Sound Academy, Toronto ON January 22

BY Anupa MistryPublished Jan 24, 2011

Heavily reported late starts and preachy stage moments earlier in the tour led to high anticipation paired with tempered expectations for Lauryn Hill's Toronto stop. To wit, the sold-out Sound Academy was teeming with a quiet, nervous energy, the result of waiting ten plus years for, well, anything from the one-time Fugee.

But Lauryn fans are believers. And the believers were rewarded with a two-hour jam-session-y but finely tuned set from Hill and her incredible 12-piece ensemble.

As the last strains of a fundamentals reggae set -- accented with Miseducation-era hip-hop cuts -- faded and nascent spirals of smoke filled the air, Hill walked out to a decade's worth of dormant love. She acknowledged her absence, from Toronto and from music, and launched into a cover of Bob Marley's "Forever Loving Jah" to "bless the stage," following it up with an equally spiritual, gospel-rock rework of "Lost Ones" and quickened interpretation of ballad "When It Hurts So Bad." Each song descended into an extended jam session with Hill warbling and breaking it down, her band veering into nuanced territories, and the chorus line holding it all together.

By now, early criticisms of the tour's "unrecognizable songs" and "un-sing-along-able renditions" were apparent but rendered invalid. Hill's clearly not on a rote, cash-grab comeback tour, as she paid wizened-up tribute to herself in both a revival-esque and contemporary way, substantiating the claims of her artistry to the zealots and skeptics. More intimate, better-sounding venues would do wonders for her vocals -- still buttery hoarse -- but a small space wouldn't hold all that sound.

Among the highlights, "Ex Factor" -- the definitive love/un-love anthem -- soared to new heights for near 15 minutes, budding as a blustery, jazzy piano jam, unfurling into James Brown-ish funk spastics, and ending with a subdued, floaty, R&B coda. Hill's lead guitar player took the original's solo and freaked it, excellently, multiple times. For "Final Hour," the song was dubbed out and lifted into psychedelic territory, lengthened with a rattling ascending sing-out, and "To Zion" rounded out the end of the first set.
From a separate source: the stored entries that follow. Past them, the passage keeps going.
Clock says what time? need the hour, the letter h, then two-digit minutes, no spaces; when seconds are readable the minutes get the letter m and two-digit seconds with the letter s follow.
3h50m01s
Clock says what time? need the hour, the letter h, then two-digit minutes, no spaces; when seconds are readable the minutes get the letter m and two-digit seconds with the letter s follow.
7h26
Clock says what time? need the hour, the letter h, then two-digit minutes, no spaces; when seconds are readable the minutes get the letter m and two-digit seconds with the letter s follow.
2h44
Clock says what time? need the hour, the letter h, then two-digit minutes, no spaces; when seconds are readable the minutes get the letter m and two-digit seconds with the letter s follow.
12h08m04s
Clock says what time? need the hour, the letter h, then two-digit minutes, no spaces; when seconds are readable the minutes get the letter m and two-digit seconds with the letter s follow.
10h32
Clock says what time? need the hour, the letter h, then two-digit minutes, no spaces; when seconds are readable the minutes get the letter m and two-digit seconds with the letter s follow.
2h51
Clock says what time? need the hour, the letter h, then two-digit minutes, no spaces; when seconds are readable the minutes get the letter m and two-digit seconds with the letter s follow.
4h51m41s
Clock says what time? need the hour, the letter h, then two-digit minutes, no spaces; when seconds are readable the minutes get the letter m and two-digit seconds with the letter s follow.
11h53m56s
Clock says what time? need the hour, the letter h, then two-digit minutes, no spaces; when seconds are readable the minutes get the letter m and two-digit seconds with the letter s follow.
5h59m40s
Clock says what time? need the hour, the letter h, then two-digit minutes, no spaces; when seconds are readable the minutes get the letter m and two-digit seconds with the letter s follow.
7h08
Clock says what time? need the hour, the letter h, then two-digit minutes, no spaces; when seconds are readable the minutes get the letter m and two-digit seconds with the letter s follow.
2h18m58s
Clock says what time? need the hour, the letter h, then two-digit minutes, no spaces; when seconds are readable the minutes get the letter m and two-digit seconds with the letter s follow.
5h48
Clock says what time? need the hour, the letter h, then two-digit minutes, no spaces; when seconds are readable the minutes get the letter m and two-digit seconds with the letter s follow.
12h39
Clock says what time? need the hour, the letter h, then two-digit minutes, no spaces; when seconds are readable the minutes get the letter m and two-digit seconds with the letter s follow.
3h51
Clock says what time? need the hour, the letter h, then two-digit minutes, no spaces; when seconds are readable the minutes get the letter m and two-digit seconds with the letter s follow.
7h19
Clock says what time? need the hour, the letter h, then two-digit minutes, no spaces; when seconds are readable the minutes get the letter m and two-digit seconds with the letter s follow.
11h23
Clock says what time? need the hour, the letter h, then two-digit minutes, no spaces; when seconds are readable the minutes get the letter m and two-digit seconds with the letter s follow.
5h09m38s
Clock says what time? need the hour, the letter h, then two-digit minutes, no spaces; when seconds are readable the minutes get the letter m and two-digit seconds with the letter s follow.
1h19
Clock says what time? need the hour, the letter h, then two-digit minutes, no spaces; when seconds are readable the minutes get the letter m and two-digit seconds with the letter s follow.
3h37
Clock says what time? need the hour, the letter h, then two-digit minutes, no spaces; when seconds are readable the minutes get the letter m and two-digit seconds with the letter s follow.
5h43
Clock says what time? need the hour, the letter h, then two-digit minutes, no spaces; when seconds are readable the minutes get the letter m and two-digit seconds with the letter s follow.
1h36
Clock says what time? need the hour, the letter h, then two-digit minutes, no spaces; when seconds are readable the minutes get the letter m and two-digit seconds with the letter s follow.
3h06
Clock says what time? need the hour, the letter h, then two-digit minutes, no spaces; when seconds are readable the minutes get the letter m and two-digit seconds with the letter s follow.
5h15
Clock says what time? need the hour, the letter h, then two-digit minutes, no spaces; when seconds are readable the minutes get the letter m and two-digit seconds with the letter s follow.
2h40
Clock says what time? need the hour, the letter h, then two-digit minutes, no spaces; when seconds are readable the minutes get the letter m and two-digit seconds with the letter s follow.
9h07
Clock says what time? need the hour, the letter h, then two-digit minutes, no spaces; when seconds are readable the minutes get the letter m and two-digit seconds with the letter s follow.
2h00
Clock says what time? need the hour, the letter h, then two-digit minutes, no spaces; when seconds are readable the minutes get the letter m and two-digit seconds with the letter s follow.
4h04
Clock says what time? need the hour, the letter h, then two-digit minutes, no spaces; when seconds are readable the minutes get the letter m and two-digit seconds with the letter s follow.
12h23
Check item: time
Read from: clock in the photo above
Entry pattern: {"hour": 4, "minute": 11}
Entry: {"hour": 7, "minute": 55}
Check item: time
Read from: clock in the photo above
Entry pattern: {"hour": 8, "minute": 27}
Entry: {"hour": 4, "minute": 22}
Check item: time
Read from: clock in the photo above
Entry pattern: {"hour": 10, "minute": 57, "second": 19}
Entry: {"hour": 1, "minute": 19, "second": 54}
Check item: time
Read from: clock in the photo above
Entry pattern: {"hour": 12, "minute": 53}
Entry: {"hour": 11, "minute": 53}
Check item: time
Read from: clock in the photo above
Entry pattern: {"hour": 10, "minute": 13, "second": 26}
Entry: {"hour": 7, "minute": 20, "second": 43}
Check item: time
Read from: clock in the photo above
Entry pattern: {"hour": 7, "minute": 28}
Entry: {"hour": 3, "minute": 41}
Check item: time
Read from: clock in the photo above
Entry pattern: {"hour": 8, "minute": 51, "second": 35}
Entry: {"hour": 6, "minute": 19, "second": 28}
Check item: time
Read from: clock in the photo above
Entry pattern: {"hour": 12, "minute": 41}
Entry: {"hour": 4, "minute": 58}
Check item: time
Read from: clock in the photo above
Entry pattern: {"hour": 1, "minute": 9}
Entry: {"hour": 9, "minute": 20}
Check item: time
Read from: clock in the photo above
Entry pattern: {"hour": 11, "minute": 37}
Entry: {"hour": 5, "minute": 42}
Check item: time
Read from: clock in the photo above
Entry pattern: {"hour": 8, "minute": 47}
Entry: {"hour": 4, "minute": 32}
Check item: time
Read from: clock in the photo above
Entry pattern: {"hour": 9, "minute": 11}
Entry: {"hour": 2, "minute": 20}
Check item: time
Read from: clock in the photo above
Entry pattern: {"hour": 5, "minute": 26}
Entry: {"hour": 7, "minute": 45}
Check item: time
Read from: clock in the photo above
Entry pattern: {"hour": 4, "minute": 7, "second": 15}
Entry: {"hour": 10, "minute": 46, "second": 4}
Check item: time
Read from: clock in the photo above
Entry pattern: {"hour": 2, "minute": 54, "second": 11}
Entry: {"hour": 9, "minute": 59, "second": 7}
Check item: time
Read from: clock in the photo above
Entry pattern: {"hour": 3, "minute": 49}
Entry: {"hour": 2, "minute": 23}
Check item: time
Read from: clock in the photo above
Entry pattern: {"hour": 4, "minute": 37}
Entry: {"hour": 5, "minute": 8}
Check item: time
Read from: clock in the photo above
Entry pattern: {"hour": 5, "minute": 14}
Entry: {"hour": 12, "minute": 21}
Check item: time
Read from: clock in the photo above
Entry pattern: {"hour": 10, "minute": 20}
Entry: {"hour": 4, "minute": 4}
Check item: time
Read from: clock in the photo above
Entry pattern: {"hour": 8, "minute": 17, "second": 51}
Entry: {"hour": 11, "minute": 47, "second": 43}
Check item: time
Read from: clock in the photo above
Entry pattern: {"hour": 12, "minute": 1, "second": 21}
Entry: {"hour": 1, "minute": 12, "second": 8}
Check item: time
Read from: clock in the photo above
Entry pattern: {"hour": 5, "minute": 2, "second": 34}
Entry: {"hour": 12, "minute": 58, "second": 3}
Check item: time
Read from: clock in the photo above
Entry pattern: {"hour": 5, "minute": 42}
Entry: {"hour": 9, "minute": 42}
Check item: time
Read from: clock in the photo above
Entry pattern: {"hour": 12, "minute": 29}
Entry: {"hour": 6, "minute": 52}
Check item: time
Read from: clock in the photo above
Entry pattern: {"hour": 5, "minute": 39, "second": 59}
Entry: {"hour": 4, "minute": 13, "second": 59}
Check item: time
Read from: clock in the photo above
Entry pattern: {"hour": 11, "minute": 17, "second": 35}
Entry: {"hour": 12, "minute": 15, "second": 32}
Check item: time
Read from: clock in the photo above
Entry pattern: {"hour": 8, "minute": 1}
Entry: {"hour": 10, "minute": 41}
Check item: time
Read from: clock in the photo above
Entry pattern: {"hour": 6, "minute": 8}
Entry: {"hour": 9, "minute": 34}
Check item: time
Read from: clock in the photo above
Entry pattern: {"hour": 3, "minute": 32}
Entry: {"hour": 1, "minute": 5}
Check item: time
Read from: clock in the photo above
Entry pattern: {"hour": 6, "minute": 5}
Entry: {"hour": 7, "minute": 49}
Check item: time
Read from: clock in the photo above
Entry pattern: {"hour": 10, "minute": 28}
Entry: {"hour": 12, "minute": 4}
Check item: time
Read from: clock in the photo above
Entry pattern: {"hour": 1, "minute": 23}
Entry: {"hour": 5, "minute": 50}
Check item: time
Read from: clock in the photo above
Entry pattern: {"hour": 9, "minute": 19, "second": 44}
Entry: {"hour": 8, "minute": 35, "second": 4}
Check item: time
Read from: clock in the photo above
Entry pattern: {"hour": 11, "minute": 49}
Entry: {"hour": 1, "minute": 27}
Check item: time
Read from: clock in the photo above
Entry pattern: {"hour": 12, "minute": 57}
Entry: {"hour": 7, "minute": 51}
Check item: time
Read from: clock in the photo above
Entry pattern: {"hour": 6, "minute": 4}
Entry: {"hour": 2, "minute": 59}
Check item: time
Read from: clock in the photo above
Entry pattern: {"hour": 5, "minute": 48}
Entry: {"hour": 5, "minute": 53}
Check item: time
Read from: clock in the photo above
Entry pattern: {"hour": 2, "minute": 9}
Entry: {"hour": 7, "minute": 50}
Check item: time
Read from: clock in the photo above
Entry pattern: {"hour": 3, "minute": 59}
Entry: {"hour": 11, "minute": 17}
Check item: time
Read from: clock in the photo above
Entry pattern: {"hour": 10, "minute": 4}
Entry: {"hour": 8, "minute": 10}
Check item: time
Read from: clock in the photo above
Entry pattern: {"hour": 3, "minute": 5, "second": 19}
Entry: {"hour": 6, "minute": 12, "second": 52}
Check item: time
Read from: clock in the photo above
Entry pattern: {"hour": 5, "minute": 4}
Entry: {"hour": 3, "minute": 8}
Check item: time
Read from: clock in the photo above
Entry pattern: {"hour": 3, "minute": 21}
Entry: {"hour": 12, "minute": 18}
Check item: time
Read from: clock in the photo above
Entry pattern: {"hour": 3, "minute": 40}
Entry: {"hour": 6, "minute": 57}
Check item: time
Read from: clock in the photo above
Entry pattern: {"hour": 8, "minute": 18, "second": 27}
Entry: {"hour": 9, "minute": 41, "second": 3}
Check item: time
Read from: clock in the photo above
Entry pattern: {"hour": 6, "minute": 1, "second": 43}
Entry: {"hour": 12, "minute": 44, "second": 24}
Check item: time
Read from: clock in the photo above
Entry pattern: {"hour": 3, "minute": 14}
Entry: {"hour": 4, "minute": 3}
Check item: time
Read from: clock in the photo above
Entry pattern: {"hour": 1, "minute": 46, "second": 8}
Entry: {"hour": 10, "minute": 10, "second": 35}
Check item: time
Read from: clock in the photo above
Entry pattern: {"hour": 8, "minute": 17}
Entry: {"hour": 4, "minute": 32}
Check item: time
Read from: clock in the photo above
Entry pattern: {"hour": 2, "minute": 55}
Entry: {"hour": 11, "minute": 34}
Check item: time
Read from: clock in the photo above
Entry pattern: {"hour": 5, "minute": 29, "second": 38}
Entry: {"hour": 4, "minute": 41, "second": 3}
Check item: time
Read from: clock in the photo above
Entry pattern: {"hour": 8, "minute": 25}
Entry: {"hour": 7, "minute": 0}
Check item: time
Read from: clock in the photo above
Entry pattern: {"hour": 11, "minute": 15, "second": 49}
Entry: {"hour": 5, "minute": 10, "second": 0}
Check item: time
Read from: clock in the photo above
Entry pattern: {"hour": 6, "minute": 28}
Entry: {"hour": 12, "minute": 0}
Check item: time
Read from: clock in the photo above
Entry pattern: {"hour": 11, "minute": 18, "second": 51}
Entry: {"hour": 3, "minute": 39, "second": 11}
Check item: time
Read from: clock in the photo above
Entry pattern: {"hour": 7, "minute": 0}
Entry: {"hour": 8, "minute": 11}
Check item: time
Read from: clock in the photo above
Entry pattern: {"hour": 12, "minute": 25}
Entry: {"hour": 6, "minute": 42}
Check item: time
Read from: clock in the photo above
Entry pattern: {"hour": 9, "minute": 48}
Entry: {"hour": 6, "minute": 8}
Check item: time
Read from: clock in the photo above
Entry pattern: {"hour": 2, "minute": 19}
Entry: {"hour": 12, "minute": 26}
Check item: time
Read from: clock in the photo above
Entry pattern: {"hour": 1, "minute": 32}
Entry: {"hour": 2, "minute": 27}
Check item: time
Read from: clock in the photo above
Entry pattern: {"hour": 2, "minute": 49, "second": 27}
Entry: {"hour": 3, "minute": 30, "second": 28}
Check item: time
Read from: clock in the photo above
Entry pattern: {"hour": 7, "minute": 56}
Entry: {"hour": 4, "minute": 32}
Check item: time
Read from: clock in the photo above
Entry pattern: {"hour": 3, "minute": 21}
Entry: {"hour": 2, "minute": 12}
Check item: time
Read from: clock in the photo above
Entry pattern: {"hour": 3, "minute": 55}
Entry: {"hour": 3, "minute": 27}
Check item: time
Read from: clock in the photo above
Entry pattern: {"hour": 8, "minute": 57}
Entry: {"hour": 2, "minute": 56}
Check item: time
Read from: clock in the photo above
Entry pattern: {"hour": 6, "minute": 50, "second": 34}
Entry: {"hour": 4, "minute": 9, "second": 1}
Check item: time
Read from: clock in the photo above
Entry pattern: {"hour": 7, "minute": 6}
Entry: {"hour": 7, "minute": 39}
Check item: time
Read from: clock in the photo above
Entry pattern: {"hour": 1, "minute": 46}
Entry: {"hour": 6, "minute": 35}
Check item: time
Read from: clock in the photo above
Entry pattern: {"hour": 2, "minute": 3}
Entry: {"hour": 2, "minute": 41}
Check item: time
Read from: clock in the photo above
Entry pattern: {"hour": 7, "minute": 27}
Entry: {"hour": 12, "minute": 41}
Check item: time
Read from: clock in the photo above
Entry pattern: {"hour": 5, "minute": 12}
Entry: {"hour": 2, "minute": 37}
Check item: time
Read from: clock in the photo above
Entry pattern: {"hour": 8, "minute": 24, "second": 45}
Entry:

Hesitant at first, the crowd was game at this point and were rewarded with a subsequent set of Fugees songs, including "How Many Mics," a cover of the Flamingos' "I Only Have Eyes for You," "Zealots," "Fu-Gee-La," "Ready or Not" and "Killing Me Softly," some rearranged but all verse for verse. Here was where Hill wanted us to sing and rap along, conducting bodies with her hands, flailing occasionally backward to her band to get louder and louder.

After a triumphant "Doo Wop (That Thing)," which Hill turned into a guy-girl sing-off, it was all over and the smiling face of a legend, now certifiable, praised us in return.